Your assignment: The expected output is the line bearing "mouse_move(978, 158)" followed by all remaining lines of the records, each restated word for word.

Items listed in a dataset
#####

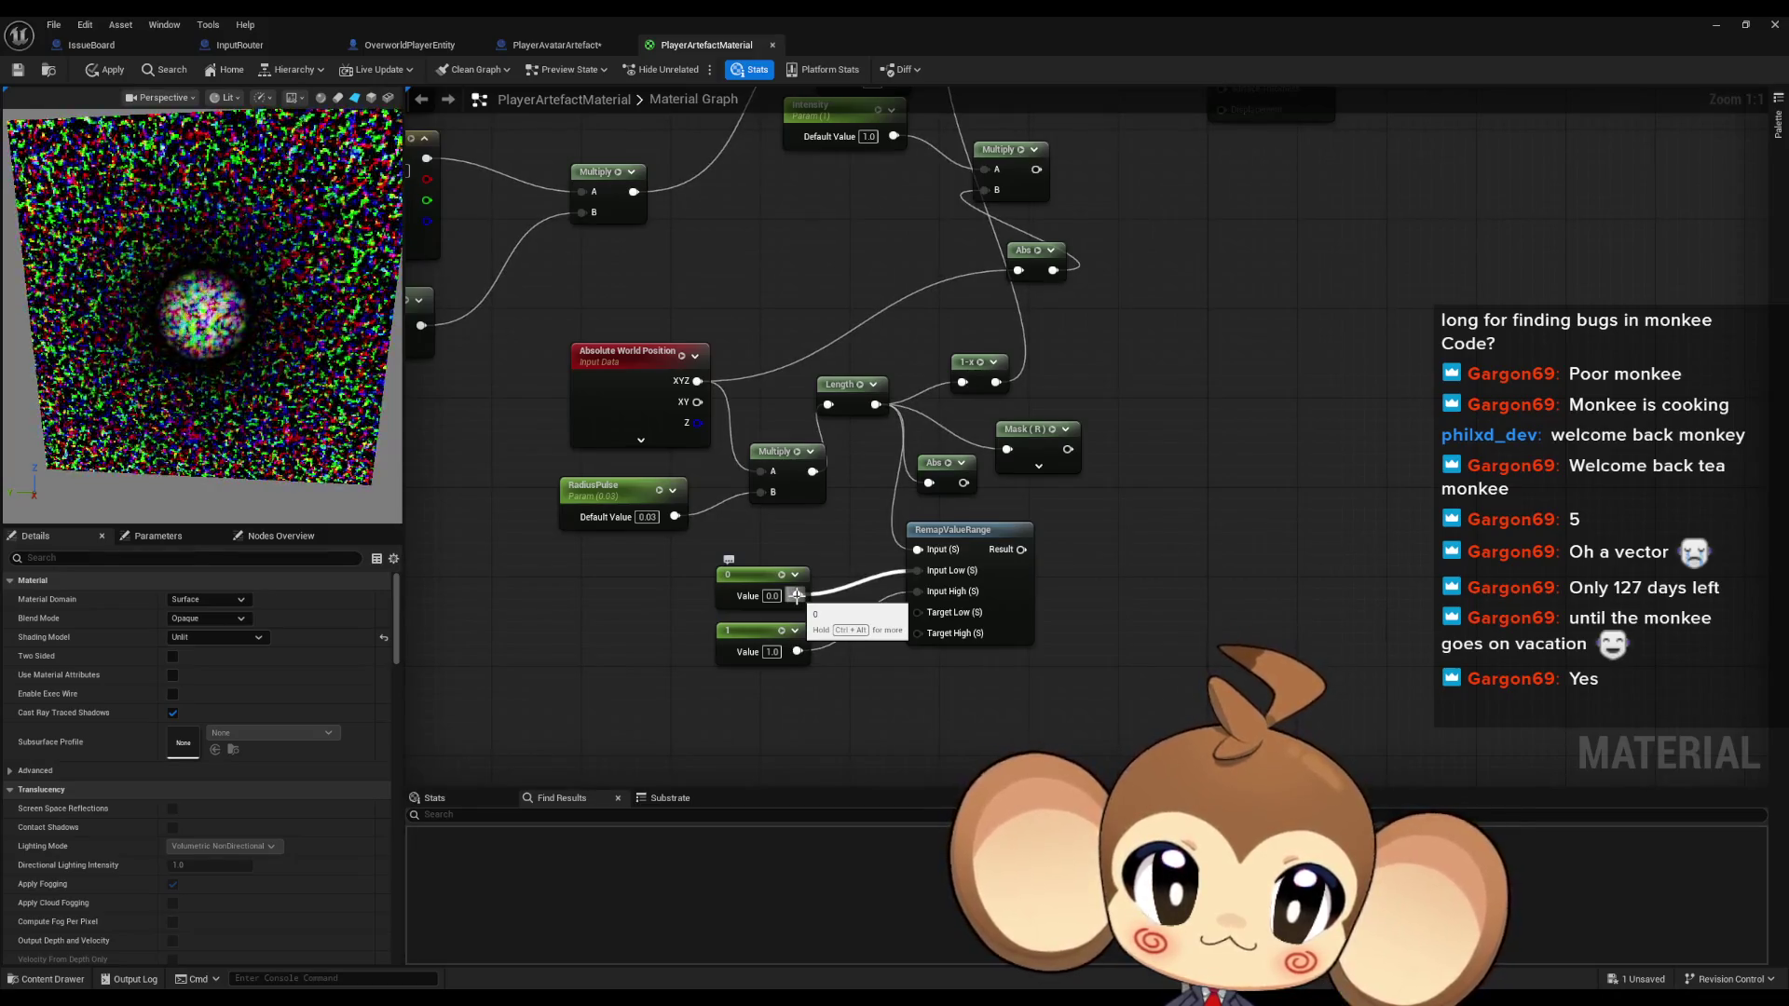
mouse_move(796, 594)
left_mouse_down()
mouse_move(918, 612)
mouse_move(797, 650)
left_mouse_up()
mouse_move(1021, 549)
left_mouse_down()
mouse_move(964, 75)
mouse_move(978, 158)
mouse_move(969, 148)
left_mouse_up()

#####

Answer space:
mouse_move(978, 158)
mouse_move(969, 148)
left_mouse_up()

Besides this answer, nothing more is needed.